───── Extract

- Church: Scottish Episcopal Church
- Diocese: Diocese of Argyll and The Isles
- In office: 2004–2009

Orders
- Ordination: 1968 (deacon) 1969 (priest)
- Consecration: 8 June 2004

Personal details
- Born: Alexander Martin Shaw 22 September 1944 (age 81)
- Denomination: Anglicanism
- Spouse: Elspeth
- Children: 2
- Alma mater: King's College, London University of Glasgow

= Martin Shaw (bishop) =

Scottish bishop

Alexander Martin Shaw (born 22 September 1944) is a retired Anglican bishop who served in the Scottish Episcopal Church. He was the Bishop of Argyll and The Isles from 2004 to 2009.

==Early life and education==
Shaw studied theology at King's College London and was awarded the Associateship of King's College (AKC) in 1967. He trained for ordination at Warminster Theological College from 1967 to 1968. He studied at the University of Glasgow, from which he was awarded a Certificate in Social Psychology in 1970.

==Ordained ministry==
Shaw was ordained to the Anglican ministry as a deacon in 1968 and a priest in 1969. His first pastoral appointment was as curate at St Oswald's Church, Glasgow (1968–1970), then as a curate at Old Saint Paul's, Edinburgh (1970–1975). He served as the chaplain to King's College, Cambridge (1975–1977) and the principal of the Institute of Christian Studies, All Saints, Margaret Street, London (1977–1978). He was then Rector of Dunoon (1978–1981) and the succentor at Exeter Cathedral in 1981. His last appointment before being ordained to the episcopate was as precentor and a residentiary canon of St Edmundsbury Cathedral.

===Episcopal ministry===
Shaw was elected Bishop of Argyll and The Isles at a meeting of the electoral synod in Oban in March 2004. He was consecrated and installed at a service on 8 June 2004 at St John's Episcopal Cathedral, Oban. After serving as bishop of the Diocese of Argyll and The Isles for five years, he retired in September 2009.

──────────
───── Information supplied

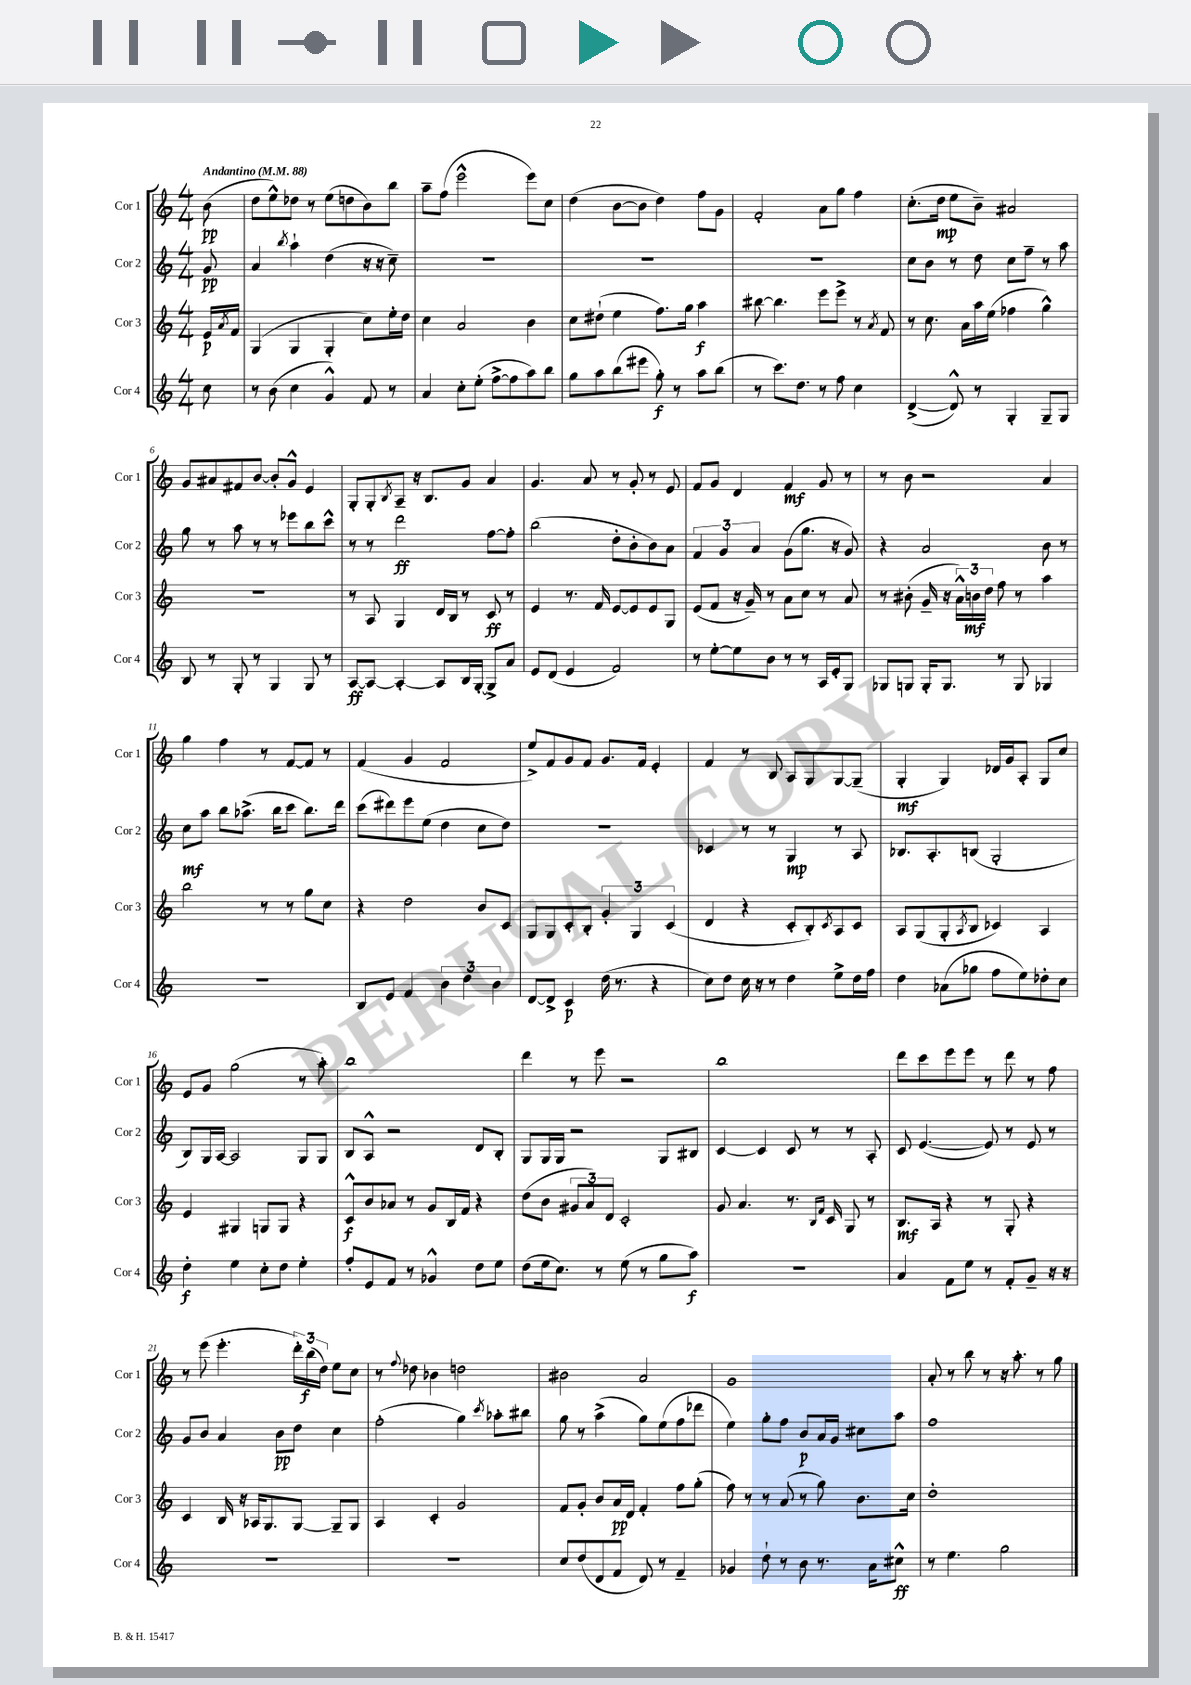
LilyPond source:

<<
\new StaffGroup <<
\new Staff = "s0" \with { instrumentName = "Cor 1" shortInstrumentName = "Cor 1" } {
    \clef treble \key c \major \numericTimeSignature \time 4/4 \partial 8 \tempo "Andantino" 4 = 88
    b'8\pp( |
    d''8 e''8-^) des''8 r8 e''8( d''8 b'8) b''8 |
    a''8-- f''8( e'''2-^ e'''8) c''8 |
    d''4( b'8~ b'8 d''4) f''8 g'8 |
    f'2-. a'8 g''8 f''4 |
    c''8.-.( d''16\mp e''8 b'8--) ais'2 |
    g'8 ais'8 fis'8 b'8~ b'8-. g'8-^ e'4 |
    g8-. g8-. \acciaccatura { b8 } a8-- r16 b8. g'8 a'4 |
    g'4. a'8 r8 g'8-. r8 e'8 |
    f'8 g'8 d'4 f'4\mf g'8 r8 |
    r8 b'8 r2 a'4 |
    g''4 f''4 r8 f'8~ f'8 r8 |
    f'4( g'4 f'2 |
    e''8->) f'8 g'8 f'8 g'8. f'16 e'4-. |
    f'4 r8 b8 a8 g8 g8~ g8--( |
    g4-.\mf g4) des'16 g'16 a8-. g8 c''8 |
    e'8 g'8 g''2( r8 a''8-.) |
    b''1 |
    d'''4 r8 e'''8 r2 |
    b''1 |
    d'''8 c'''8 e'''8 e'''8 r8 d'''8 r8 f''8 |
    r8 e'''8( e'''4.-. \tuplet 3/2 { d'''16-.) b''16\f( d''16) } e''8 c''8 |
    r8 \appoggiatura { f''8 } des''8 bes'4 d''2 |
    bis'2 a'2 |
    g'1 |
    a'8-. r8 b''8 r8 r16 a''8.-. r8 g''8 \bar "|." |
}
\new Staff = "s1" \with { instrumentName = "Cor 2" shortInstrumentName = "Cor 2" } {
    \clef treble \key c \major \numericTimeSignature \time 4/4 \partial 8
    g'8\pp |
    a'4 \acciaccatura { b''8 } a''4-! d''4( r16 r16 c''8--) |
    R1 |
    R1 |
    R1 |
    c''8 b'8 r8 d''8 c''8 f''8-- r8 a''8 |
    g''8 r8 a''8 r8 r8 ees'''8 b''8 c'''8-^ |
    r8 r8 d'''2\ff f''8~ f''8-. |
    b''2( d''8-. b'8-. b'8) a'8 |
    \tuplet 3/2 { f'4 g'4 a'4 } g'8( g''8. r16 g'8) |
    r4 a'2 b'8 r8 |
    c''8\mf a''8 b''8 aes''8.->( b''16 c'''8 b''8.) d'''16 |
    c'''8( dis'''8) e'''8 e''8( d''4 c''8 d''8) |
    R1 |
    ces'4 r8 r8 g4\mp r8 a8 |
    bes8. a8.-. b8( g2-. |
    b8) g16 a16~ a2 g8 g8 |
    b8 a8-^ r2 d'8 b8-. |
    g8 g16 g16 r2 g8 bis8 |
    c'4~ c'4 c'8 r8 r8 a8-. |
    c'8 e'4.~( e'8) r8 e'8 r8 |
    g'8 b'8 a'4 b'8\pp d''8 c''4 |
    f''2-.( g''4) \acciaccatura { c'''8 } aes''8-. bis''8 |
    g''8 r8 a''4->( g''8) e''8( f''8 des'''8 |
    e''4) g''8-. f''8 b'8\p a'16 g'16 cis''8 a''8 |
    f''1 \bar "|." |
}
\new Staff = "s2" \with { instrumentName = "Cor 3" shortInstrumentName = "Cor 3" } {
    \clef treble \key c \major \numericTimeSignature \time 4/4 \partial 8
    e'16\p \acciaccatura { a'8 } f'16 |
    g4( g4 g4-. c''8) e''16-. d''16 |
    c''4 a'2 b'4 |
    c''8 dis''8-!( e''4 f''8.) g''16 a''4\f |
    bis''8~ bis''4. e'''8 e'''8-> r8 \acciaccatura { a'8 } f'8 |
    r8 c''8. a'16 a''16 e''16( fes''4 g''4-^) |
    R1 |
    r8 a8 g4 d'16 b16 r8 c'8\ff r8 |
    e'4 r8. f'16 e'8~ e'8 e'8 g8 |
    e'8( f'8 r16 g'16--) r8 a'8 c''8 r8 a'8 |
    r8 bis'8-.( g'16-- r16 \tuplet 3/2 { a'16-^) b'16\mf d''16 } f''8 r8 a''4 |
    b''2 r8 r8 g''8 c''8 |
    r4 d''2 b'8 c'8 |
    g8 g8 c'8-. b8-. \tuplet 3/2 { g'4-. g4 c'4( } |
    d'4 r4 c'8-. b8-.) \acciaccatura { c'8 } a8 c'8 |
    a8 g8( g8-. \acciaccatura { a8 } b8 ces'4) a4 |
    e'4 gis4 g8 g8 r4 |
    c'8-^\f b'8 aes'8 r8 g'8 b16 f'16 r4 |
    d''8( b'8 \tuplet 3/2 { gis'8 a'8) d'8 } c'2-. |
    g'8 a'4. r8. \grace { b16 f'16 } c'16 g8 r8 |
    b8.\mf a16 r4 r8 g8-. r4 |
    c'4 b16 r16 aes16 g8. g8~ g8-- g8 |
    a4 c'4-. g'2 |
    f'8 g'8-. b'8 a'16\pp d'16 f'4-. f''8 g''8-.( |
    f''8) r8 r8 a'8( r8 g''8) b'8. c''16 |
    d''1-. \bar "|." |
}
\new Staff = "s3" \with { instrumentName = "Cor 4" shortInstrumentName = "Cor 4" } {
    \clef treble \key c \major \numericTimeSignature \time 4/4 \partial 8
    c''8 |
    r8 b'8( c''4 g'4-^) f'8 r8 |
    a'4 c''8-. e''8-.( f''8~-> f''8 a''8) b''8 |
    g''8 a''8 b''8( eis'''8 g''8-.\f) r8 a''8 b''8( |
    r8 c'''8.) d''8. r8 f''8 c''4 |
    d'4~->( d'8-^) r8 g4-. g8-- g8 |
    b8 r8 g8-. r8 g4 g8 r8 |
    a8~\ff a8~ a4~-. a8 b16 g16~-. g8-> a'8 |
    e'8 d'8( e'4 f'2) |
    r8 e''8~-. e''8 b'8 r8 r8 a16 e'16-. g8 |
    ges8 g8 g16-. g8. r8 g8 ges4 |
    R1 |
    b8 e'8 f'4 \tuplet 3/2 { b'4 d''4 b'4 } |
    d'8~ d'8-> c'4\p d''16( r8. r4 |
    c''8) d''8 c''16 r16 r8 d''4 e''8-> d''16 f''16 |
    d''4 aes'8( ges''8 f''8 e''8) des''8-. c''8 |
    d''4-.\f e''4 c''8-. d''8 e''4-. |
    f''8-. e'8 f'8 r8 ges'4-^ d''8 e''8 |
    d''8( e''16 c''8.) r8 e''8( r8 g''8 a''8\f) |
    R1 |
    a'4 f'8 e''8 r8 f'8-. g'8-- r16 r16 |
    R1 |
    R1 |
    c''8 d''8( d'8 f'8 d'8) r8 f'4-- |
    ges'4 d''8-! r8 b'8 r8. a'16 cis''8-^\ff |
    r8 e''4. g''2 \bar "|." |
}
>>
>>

──────────

◆ Exercise
According to the biography of Martin Shaw above, where was he consecrated and installed as Bishop of Argyll and The Isles?

◆ Response
At St John's Episcopal Cathedral, Oban.